Ewelina Kurtys: Oh, red flag. This is difficult. I don’t know. I think, um, maybe one thing where you can look at, oh yes, this is something I’ve learned during my experience, life experience, uh, is that you have to look at the people, for example, uh, or the coworkers, if they are happy and relaxed. And if you are not, then you should escape because in the nice environment, people are happy and relaxed. And if they are not, that means that there is some pressure and maybe not very nice environment. And I think this is important, although I have to say also from my experience that it’s very difficult to say from the, you know, at the beginning when you have interview. So it’s very, very difficult to spot, I would say, but yes, maybe this, maybe this. And also of course, that when you have an interview, you it’s also, you are interviewing your future employer or project.
Ewelina Kurtys: Uh, so you have to also look at this, that it’s not only them to check you, but also you to check them. And another thing, which I also heard that actually when you have an interview that people really want that you succeed because they want to find someone. So, because usually people are very stressed and they think that interview is just a search for a bet for your weaknesses, but that’s not really true because everyone wants to find a great person. So actually everyone wants that. It will be successful. That I heard from my friend who is actually HR manager, very experienced. So she always told me this, that people usually misunderstand that, but it is very generic. It’s not only about this field.
Grant Belgard: If you could go back in time and give your earlier self one piece of advice, what would it be?
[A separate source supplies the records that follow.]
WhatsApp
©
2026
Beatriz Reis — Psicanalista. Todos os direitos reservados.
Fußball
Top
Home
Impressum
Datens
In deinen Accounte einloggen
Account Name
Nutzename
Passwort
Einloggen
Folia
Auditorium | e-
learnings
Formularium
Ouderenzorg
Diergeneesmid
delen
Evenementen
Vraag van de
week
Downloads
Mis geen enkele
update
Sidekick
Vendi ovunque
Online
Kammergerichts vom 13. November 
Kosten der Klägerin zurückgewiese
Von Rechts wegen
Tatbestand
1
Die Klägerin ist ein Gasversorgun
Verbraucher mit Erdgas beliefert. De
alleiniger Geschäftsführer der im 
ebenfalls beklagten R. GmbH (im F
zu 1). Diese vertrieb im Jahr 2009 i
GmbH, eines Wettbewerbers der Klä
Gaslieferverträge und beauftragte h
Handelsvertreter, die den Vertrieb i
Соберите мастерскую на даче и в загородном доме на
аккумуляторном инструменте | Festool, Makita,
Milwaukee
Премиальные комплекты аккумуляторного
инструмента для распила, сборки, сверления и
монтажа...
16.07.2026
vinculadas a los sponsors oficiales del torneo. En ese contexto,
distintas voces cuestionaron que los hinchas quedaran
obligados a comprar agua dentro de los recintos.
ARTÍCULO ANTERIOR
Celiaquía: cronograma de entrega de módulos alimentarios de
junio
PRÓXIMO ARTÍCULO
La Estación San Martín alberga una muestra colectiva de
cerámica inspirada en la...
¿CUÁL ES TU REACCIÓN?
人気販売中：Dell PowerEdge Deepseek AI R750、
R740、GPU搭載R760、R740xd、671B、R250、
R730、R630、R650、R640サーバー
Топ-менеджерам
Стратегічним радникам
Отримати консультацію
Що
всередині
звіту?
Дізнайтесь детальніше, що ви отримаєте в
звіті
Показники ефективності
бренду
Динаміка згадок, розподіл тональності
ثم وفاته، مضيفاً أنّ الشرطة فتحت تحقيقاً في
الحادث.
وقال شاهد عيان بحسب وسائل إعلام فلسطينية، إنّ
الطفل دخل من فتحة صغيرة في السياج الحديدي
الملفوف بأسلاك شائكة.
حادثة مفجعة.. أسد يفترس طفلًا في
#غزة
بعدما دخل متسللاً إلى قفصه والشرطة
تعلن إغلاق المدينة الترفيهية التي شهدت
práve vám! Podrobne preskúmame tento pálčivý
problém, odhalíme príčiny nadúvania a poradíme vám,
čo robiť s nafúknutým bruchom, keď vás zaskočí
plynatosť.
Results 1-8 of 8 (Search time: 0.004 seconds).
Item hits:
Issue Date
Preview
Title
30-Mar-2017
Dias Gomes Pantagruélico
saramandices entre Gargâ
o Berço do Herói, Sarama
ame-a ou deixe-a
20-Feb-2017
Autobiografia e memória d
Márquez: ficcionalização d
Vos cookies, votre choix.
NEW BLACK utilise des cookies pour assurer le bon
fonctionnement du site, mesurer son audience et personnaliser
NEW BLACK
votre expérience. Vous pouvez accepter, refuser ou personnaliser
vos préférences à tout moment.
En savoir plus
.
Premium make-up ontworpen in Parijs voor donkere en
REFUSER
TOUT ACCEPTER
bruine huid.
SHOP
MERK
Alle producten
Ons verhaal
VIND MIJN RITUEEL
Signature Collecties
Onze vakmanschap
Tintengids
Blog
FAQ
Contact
Ewelina Kurtys: Be more confident because when I was young, I was not confident at all. I always was afraid that I will be wrong, which is not necessary. Yes.
Grant Belgard: Where can our listeners go to learn more about you and your work and about FinalSpark?
Ewelina Kurtys: So, uh, we are very active on LinkedIn. We promote ourselves there as much as we can. And of course our website, finalspark.com. And also on the website, you can send us a request that you are interested in the project. We also send some reading materials. Uh, so it’s very easy to get in touch with us. We are also on discord and this is on our website and, um, we have also newsletter also you can subscribe on our website. So many ways to get in touch and learn more and join the community, which is growing very fast.
Grant Belgard: Well, Ewelina, thank you so much for joining us. This is enlightening.
Ewelina Kurtys: Thank you so much. It was a pleasure.